We believe it is impossible to be honest with Christ’s contrasts in the Sermon on the Mount and fail to see that he is making new and higher moral demands than Moses ever made. Christ bases his demands or laws on grace. These laws flow from the power of his death, burial, resurrection, and ascension, which resulted in the gift of the Holy Spirit on the Day of Pentecost. Christ is saying things to his church, under the New Covenant, that Moses did not say to Israel, under the Old Covenant. We cannot logically deduce all of what Christ said from the laws Moses gave Israel. Apart from the New Testament Scriptures, we would not be able to know some of the truths that Christ taught. Without a change of covenants from the Old to the New, Christ could not have made some of these new demands. Covenant Theology cannot see this clear biblical distinction between a covenant of law and one of grace as long as it bases its entire system on one covenant with two administrations.

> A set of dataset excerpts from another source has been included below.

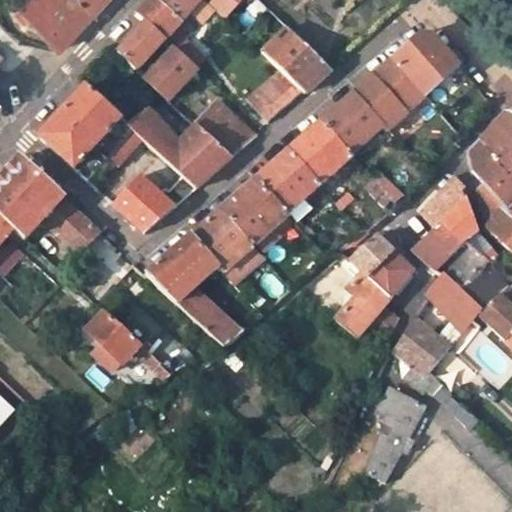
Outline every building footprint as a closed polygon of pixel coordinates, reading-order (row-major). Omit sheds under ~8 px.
[(57,50),(93,11),(81,0),(9,0),(57,50)] [(81,0),(93,11),(103,0),(81,0)] [(174,28),(201,0),(151,0),(137,16),(145,23),(163,40),(164,40),(174,28)] [(204,0),(208,2),(224,18),(237,0),(204,0)] [(220,23),(224,18),(208,2),(202,10),(220,23)] [(136,71),(163,40),(145,23),(117,53),(136,71)] [(205,58),(174,28),(164,40),(174,49),(196,68),(205,58)] [(264,53),(282,70),(303,89),(305,91),(331,69),(290,29),(264,53)] [(418,37),(354,92),(384,126),(388,131),(457,66),(431,34),(421,34),(418,37)] [(199,71),(196,68),(174,49),(145,79),(169,102),(199,71)] [(268,121),(303,89),(282,70),(250,100),(268,121)] [(87,87),(40,138),(88,181),(135,132),(129,126),(120,118),(99,98),(87,87)] [(383,126),(384,126),(354,92),(321,122),(352,155),(383,126)] [(218,102),(195,126),(229,159),(255,136),(218,102)] [(196,189),(229,159),(195,126),(181,140),(148,110),(129,126),(135,132),(196,189)] [(511,113),(509,111),(479,140),(511,174),(511,173),(511,113)] [(321,184),(352,155),(321,122),(289,149),(321,184)] [(494,218),(503,207),(511,195),(511,174),(479,140),(467,154),(473,173),(484,183),(478,191),(485,218),(494,218)] [(289,149),(255,179),(287,214),(321,184),(289,149)] [(21,158),(0,180),(0,214),(15,228),(43,254),(49,247),(34,232),(43,222),(79,253),(98,230),(21,158)] [(387,212),(404,195),(382,174),(366,192),(387,212)] [(419,213),(433,228),(443,219),(467,244),(477,236),(462,191),(464,186),(454,176),(432,200),(419,213)] [(287,214),(255,179),(219,210),(254,247),(289,216),(287,214)] [(173,210),(141,181),(116,206),(147,234),(173,210)] [(511,217),(511,195),(503,207),(511,217)] [(511,217),(503,207),(494,218),(486,229),(507,250),(511,254),(511,217)] [(233,266),(254,247),(219,210),(188,237),(216,267),(223,275),(233,266)] [(0,214),(0,244),(15,228),(0,214)] [(483,318),(507,289),(489,266),(467,244),(443,219),(433,228),(435,230),(417,250),(440,276),(427,296),(461,334),(476,312),(483,318)] [(340,247),(352,245),(370,230),(365,227),(361,230),(340,247)] [(363,272),(368,277),(393,251),(395,248),(379,232),(354,257),(351,260),(363,272)] [(498,259),(477,236),(467,244),(489,266),(498,259)] [(216,267),(188,237),(145,277),(222,347),(238,335),(193,289),(216,267)] [(0,249),(0,273),(8,278),(22,252),(4,242),(0,249)] [(266,260),(254,247),(233,266),(245,279),(266,260)] [(397,256),(393,251),(368,277),(389,297),(411,270),(397,256)] [(324,271),(297,295),(307,301),(331,279),(324,271)] [(273,272),(260,280),(274,300),(286,292),(273,272)] [(389,297),(368,277),(363,272),(346,290),(355,298),(336,321),(357,335),(363,327),(383,305),(389,297)] [(511,294),(507,289),(483,318),(482,321),(506,342),(505,345),(511,351),(511,294)] [(383,305),(363,327),(384,343),(395,322),(383,305)] [(105,313),(88,333),(121,365),(133,355),(163,381),(174,374),(105,313)] [(408,366),(425,381),(429,376),(438,363),(449,349),(415,315),(392,352),(408,366)] [(471,354),(492,386),(511,373),(490,342),(471,354)] [(231,373),(246,365),(237,350),(223,358),(231,373)] [(463,387),(438,363),(429,376),(453,398),(463,387)] [(416,393),(425,381),(408,366),(399,377),(416,393)] [(471,419),(435,389),(429,395),(465,426),(471,419)] [(423,409),(388,392),(375,416),(384,421),(358,472),(383,485),(399,453),(406,456),(411,445),(405,442),(423,409)] [(0,398),(0,422),(12,410),(0,398)] [(136,418),(142,412),(134,405),(126,409),(136,418)] [(40,498),(46,485),(36,475),(25,483),(40,498)]
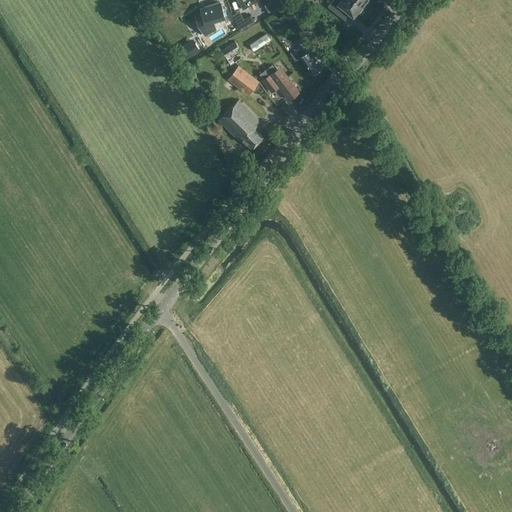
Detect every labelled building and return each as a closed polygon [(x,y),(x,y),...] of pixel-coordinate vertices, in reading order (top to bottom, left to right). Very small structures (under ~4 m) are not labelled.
[(238,0),(239,1),(243,8),(247,6),(256,0),(238,0)] [(354,0),(332,0),(328,6),(339,16),(345,9),(354,16),(357,12),(359,13),(363,8),(362,6),(354,0)] [(201,8),(203,14),(196,16),(198,24),(199,25),(205,34),(215,28),(213,20),(224,17),(220,2),(205,7),(201,8)] [(298,12),(292,4),(285,8),(291,17),(298,12)] [(251,14),(244,18),(239,10),(232,14),(237,22),(241,30),(255,22),(251,14)] [(267,33),(250,44),(254,51),(271,39),(267,33)] [(302,55),(301,56),(313,73),(322,67),(313,54),(317,52),(312,45),(317,41),(312,34),(300,43),(303,48),(302,49),(301,54),(302,55)] [(235,42),(221,50),(230,65),(244,56),(235,42)] [(248,96),(259,82),(238,65),(227,79),(234,85),(234,84),(248,96)] [(277,69),(270,74),(263,80),(272,92),(279,86),(289,99),(299,92),(286,74),(283,77),(277,69)] [(239,99),(219,119),(240,141),(243,139),(251,148),(263,137),(254,128),(260,121),(239,99)]
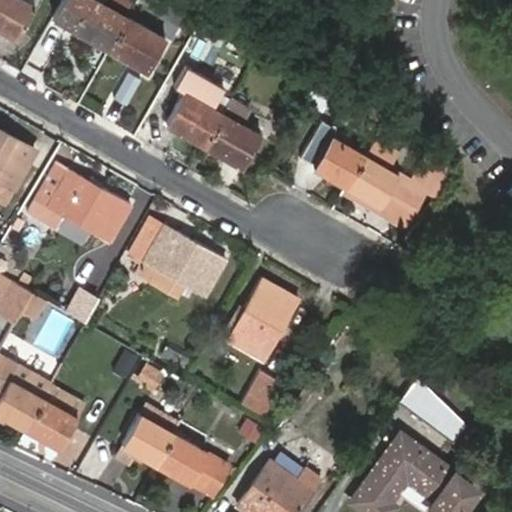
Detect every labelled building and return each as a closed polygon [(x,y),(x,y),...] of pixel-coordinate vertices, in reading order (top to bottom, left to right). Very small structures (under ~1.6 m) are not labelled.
[(34,2),(30,0),(0,0),(0,25),(16,35),(34,2)] [(108,46),(128,13),(105,0),(58,0),(52,13),(108,46)] [(171,0),(143,0),(182,27),(191,14),(171,0)] [(166,34),(128,13),(108,46),(147,68),(166,34)] [(205,143),(225,108),(215,103),(224,86),(186,64),(175,84),(183,89),(166,120),(205,143)] [(329,96),(327,95),(311,86),(303,99),(321,109),(329,96)] [(233,94),(225,108),(205,143),(242,165),(261,129),(243,119),(251,105),(233,94)] [(348,181),(364,151),(331,132),(335,125),(323,118),(303,155),(348,181)] [(0,175),(14,183),(35,148),(0,127),(0,175)] [(397,170),(364,151),(348,181),(381,200),(397,170)] [(449,165),(428,152),(414,177),(434,189),(449,165)] [(112,238),(131,204),(58,161),(38,196),(52,204),(67,212),(112,238)] [(422,185),(397,170),(381,200),(405,214),(422,185)] [(0,193),(7,197),(14,183),(0,175),(0,193)] [(44,216),(52,204),(38,196),(31,208),(44,216)] [(67,212),(52,204),(44,216),(60,225),(67,212)] [(206,296),(227,259),(152,216),(132,253),(141,259),(135,270),(178,296),(186,285),(206,296)] [(22,307),(32,290),(12,278),(0,298),(0,310),(15,319),(22,307)] [(262,357),(298,296),(265,278),(229,338),(262,357)] [(86,320),(99,298),(82,289),(69,310),(86,320)] [(45,297),(32,290),(22,307),(35,314),(45,297)] [(212,384),(229,354),(212,344),(195,374),(212,384)] [(0,349),(0,412),(26,428),(43,397),(11,379),(22,362),(0,349)] [(143,359),(133,379),(155,391),(165,371),(143,359)] [(53,380),(22,362),(11,379),(43,397),(53,380)] [(259,411),(276,381),(260,371),(243,402),(259,411)] [(468,424),(417,374),(398,400),(455,440),(468,424)] [(297,421),(315,398),(305,390),(286,413),(297,421)] [(43,397),(26,428),(58,446),(76,416),(43,397)] [(176,432),(180,423),(146,404),(142,413),(176,432)] [(138,453),(158,464),(176,432),(142,413),(124,445),(138,453)] [(237,427),(257,439),(265,426),(245,414),(237,427)] [(176,432),(158,464),(208,492),(227,460),(176,432)] [(433,511),(459,511),(476,489),(403,435),(355,498),(373,511),(387,511),(393,504),(389,501),(406,479),(435,501),(429,509),(433,511)] [(138,453),(124,445),(118,456),(132,463),(138,453)] [(250,511),(295,511),(311,491),(270,460),(238,503),(250,511)]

We continue to insist that Christ is not contradicting Moses as if Moses were wrong. Christ is showing that grace goes beyond and supercedes the Mosaic law, while acknowledging and honoring the validity of that law. Christ is contrasting a rule by law in the conscience, based on true justice alone, with a rule by grace in a renewed heart, indwelt by the Holy Spirit. The two systems of rule simply cannot be in force over the conscience of the same people at the same time, even though the same basic content may pervade both. We do not promote a system of love, meaning no objective standards, against a system of law, meaning objectives standards. The contrast is between pure law and pure grace, with grace raising law to a much higher level by placing it on an entirely different foundation and motive.
We have not taken seriously the words spoken by God on the Mount of Transfiguration until we see Christ as the new lawgiver. “This is my beloved Son” is the Father’s response to the disciples when they arrange Jesus, Moses, and Elijah into one equal group. God not only declares that Christ is unique in his person as God’s only Son, he also adds, “Listen to him.” As Luther wrote the word alone in the margin next to Romans 3:28, so we could write the word alone next to Mark 9:7. When we understand that Christ replaces Moses as well as Elijah, we will never again try to have Christ, in the Sermon on the Mount, say, “Moses is the final authority on morals and ethics. Listen to him.” We will accept the But I say unto you contrasts as clear and sharp distinctions between: (1) the Old and the New Covenants; (2) law and grace; and most importantly; (3) Christ the new lawgiver and Moses whom he replaces.